= Task objective =
Put the lines between the one holding "V.R. Tapscott" and the one holding "mbaroi…sa ka te", both included, into a numbered list with no blank lines, and leave the pictures out.

= Records for the exercise =
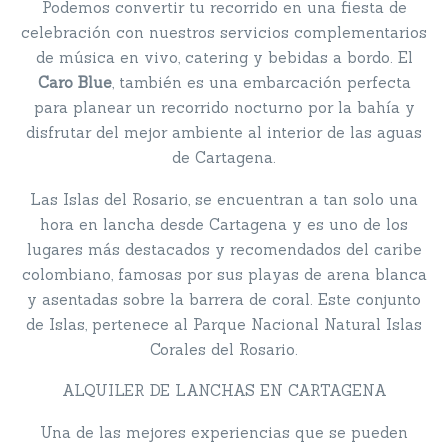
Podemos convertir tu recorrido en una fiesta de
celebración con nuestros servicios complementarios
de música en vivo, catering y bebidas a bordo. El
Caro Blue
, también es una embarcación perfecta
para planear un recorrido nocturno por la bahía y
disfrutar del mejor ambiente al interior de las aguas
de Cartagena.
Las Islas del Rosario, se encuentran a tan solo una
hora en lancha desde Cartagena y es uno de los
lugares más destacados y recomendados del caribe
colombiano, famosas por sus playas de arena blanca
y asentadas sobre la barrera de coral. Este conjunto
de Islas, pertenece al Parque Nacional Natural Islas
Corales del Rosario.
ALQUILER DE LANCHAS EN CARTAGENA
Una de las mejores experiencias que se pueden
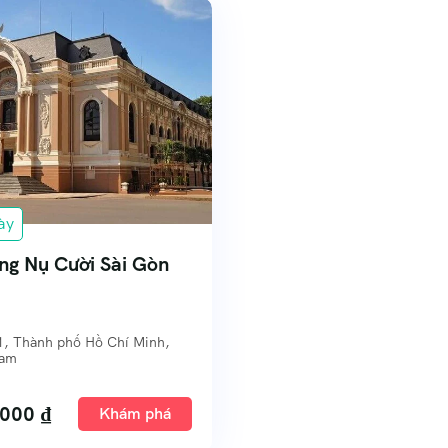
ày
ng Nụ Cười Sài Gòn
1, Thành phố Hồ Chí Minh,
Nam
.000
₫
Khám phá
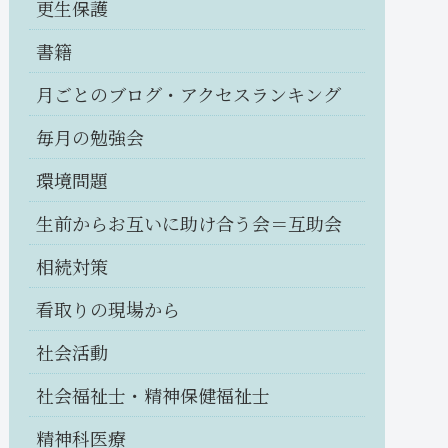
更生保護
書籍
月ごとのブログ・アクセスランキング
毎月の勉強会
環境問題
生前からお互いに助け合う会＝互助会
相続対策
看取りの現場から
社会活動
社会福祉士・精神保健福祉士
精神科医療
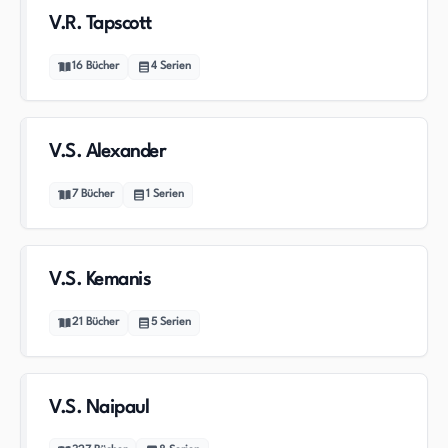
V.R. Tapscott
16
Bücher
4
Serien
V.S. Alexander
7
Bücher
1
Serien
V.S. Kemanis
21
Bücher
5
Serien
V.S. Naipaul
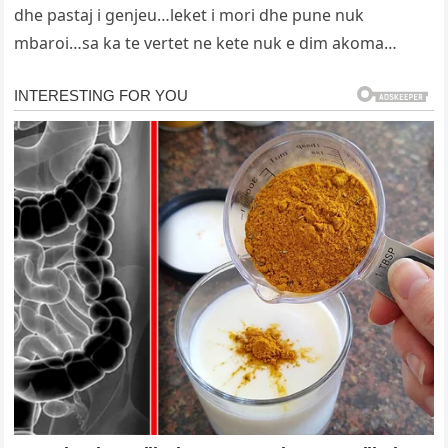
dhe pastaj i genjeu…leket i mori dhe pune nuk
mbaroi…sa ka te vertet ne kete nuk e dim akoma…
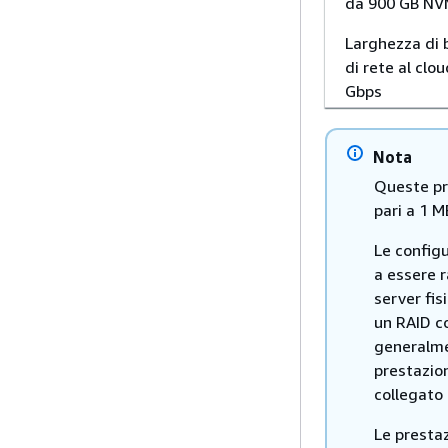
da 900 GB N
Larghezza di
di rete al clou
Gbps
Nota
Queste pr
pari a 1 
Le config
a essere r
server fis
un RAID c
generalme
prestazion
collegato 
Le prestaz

--

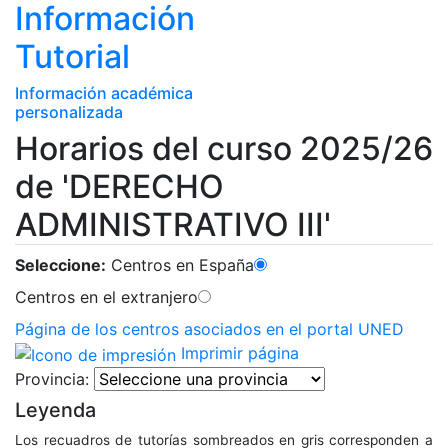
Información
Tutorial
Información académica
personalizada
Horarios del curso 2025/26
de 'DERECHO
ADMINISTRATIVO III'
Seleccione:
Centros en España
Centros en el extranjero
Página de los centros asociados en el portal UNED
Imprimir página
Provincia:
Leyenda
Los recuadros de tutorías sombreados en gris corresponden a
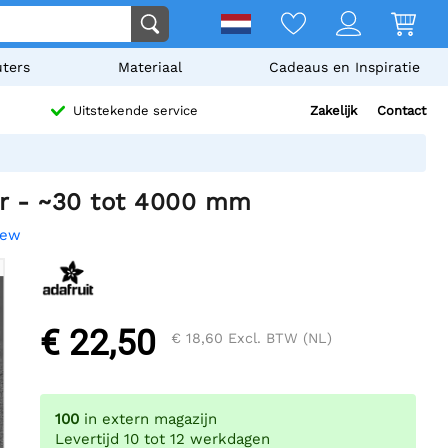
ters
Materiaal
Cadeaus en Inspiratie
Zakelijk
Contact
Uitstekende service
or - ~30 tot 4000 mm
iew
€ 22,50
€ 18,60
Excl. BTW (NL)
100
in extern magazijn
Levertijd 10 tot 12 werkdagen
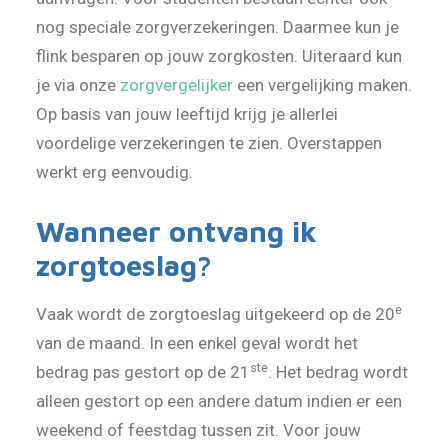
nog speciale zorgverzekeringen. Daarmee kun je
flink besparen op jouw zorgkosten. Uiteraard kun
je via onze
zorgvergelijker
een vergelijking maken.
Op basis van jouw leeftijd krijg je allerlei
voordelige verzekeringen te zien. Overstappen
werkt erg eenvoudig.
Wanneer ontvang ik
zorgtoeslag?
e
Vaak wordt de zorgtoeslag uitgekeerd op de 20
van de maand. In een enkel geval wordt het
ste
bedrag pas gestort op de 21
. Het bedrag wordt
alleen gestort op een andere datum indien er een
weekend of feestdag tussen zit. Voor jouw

= Exercise answer =
1. V.R. Tapscott
2. 16
3. Bücher
4. 4
5. Serien
6. V.S. Alexander
7. 7
8. Bücher
9. 1
10. Serien
11. V.S. Kemanis
12. 21
13. Bücher
14. 5
15. Serien
16. V.S. Naipaul
17. dhe pastaj i genjeu…leket i mori dhe pune nuk
18. mbaroi…sa ka te vertet ne kete nuk e dim akoma…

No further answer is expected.